→ **TASK STATEMENT**
Convert the text read from all of the records below into a JSON list of strings, one string per line, omitting blank lines. Leave the pictures out of the answer.

>>

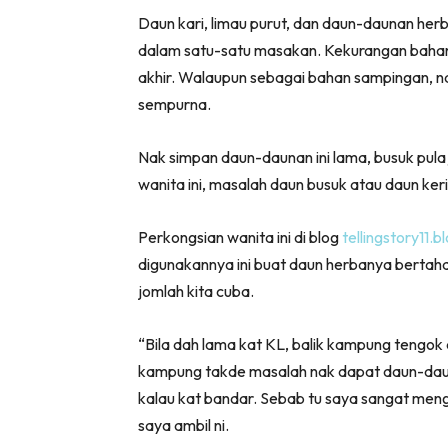
Facebook
Whats
Daun kari, limau purut, dan daun-daunan herb
dalam satu-satu masakan. Kekurangan bahan p
akhir. Walaupun sebagai bahan sampingan, n
sempurna.
Nak simpan daun-daunan ini lama, busuk pula 
wanita ini, masalah daun busuk atau daun k
Perkongsian wanita ini di blog
tellingstory11.
digunakannya ini buat daun herbanya bertaha
jomlah kita cuba.
“Bila dah lama kat KL, balik kampung tengok 
kampung takde masalah nak dapat daun-daun
kalau kat bandar. Sebab tu saya sangat meng
saya ambil ni.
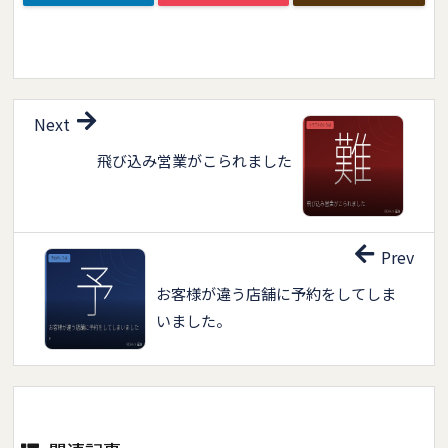
Next
飛び込み営業がこられました
Prev
お客様が違う店舗に予約をしてしま
いました。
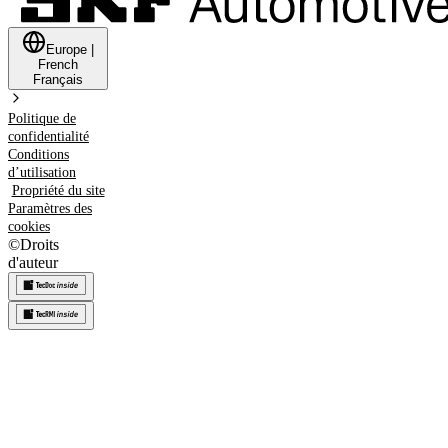
Europe
|
French
Français
Politique de
confidentialité
Conditions
d’utilisation
Propriété du site
Paramètres des
cookies
©
Droits
d'auteur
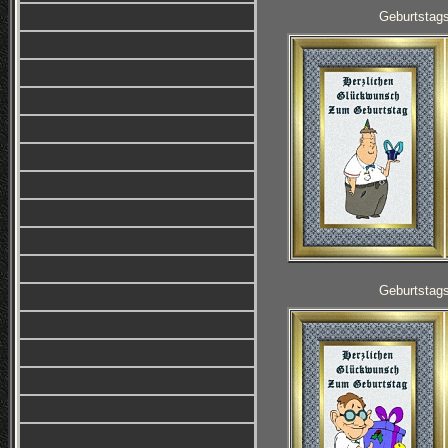
Geburtstag
Geburtstag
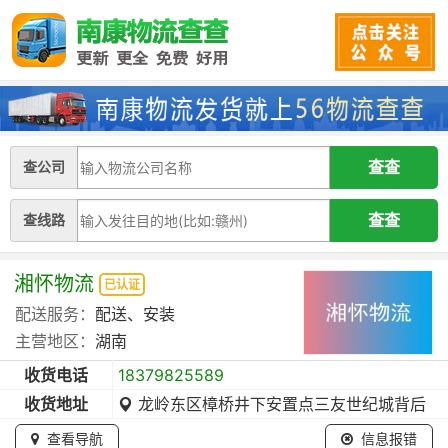
查公司
查线路
湘怀物流
已认证
配送服务：
配送、安装
主营地区：
湖南
收货电话
18379825589
收货地址
龙岭东区樟桥井下安置点三友世纪城背后
查看导航
信息报错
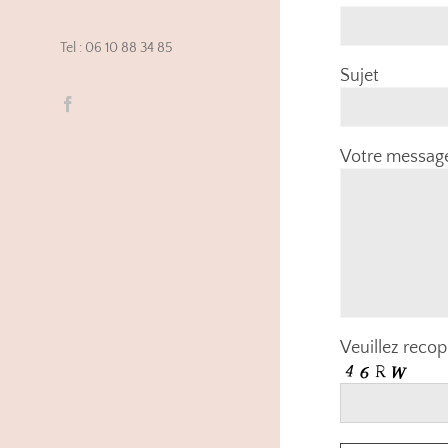
Tel : 06 10 88 34 85
Sujet
Facebook
Votre messag
Veuillez recop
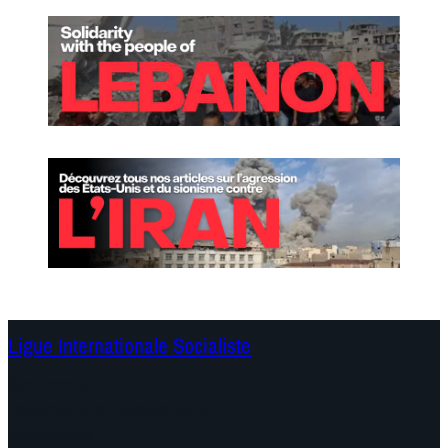
Ligue Internationale Socialiste
Continents
Documents et Déclarations
Campagnes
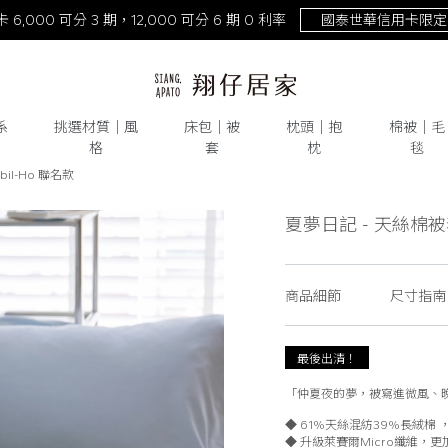
NEW！激涼熊冷。重磅回歸
去年銷量破萬件！
系
挑選材質│風
床包│被
枕頭│抱
棉被│毛
格
套
枕
毯
bil-Ho 聯名款
天絲
# 純棉
# 水洗棉
# 雙層紗
# 床包
# 被套
# 枕頭
夏夢日記 - 天絲棉被套 
商品細節
尺寸指南
最後出清！
「仲夏夜的夢，被寫進微風、
◆ 61%天絲混紡39%長絨棉
◆ 升級萊賽爾Micro纖維，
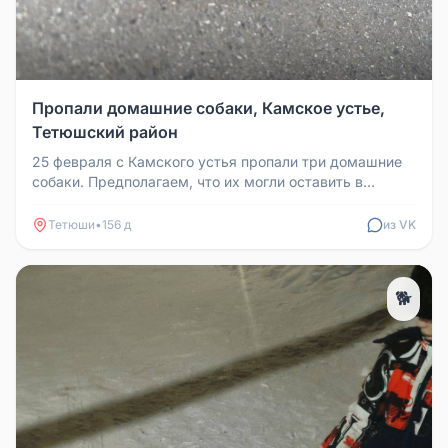
Пропали домашние собаки, Камское устье,
Тетюшский район
25 февраля с Камского устья пропали три домашние
собаки. Предполагаем, что их могли оставить в
деревнях Тетюшского район...
Тетюши
•
156 д
из VK
🐕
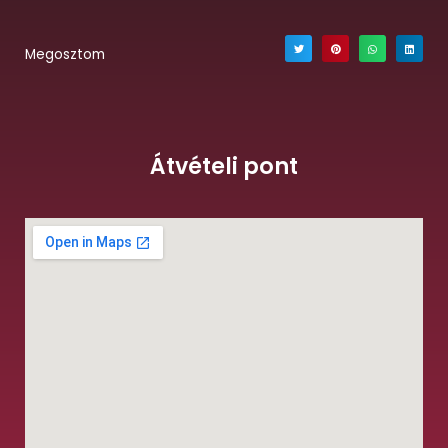
Megosztom
Átvételi pont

<<

→ **OUTPUT FOR THIS EXERCISE**
[
  "Facebook",
  "Whats",
  "Daun kari, limau purut, dan daun-daunan herb",
  "dalam satu-satu masakan. Kekurangan bahan p",
  "akhir. Walaupun sebagai bahan sampingan, n",
  "sempurna.",
  "Nak simpan daun-daunan ini lama, busuk pula ",
  "wanita ini, masalah daun busuk atau daun k",
  "Perkongsian wanita ini di blog",
  "tellingstory11.",
  "digunakannya ini buat daun herbanya bertaha",
  "jomlah kita cuba.",
  "“Bila dah lama kat KL, balik kampung tengok ",
  "kampung takde masalah nak dapat daun-daun",
  "kalau kat bandar. Sebab tu saya sangat meng",
  "saya ambil ni.",
  "Next",
  "飛び込み営業がこられました",
  "Prev",
  "お客様が違う店舗に予約をしてしま",
  "いました。",
  "Europe",
  "|",
  "French",
  "Français",
  "Politique de",
  "confidentialité",
  "Conditions",
  "d’utilisation",
  "Propriété du site",
  "Paramètres des",
  "cookies",
  "©",
  "Droits",
  "d'auteur",
  "Geburtstag",
  "Geburtstag",
  "查公司",
  "查线路",
  "湘怀物流",
  "已认证",
  "配送服务：",
  "配送、安装",
  "主营地区：",
  "湖南",
  "收货电话",
  "18379825589",
  "收货地址",
  "龙岭东区樟桥井下安置点三友世纪城背后",
  "查看导航",
  "信息报错",
  "Tel : 06 10 88 34 85",
  "Sujet",
  "Facebook",
  "Votre messag",
  "Veuillez recop",
  "Ligue Internationale Socialiste",
  "Continents",
  "Documents et Déclarations",
  "Campagnes",
  "NEW！激涼熊冷。重磅回歸",
  "去年銷量破萬件！",
  "系",
  "挑選材質│風",
  "床包│被",
  "枕頭│抱",
  "棉被│毛",
  "格",
  "套",
  "枕",
  "毯",
  "bil-Ho 聯名款",
  "天絲",
  "# 純棉",
  "# 水洗棉",
  "# 雙層紗",
  "# 床包",
  "# 被套",
  "# 枕頭",
  "夏夢日記 - 天絲棉被套 ",
  "商品細節",
  "尺寸指南",
  "最後出清！",
  "「仲夏夜的夢，被寫進微風、",
  "◆ 61%天絲混紡39%長絨棉",
  "◆ 升級萊賽爾Micro纖維，",
  "Пропали домашние собаки, Камское устье,",
  "Тетюшский район",
  "25 февраля с Камского устья пропали три домашние",
  "собаки. Предполагаем, что их могли оставить в",
  "деревнях Тетюшского район...",
  "Тетюши",
  "•",
  "156 д",
  "из VK",
  "🐕",
  "Megosztom",
  "Átvételi pont"
]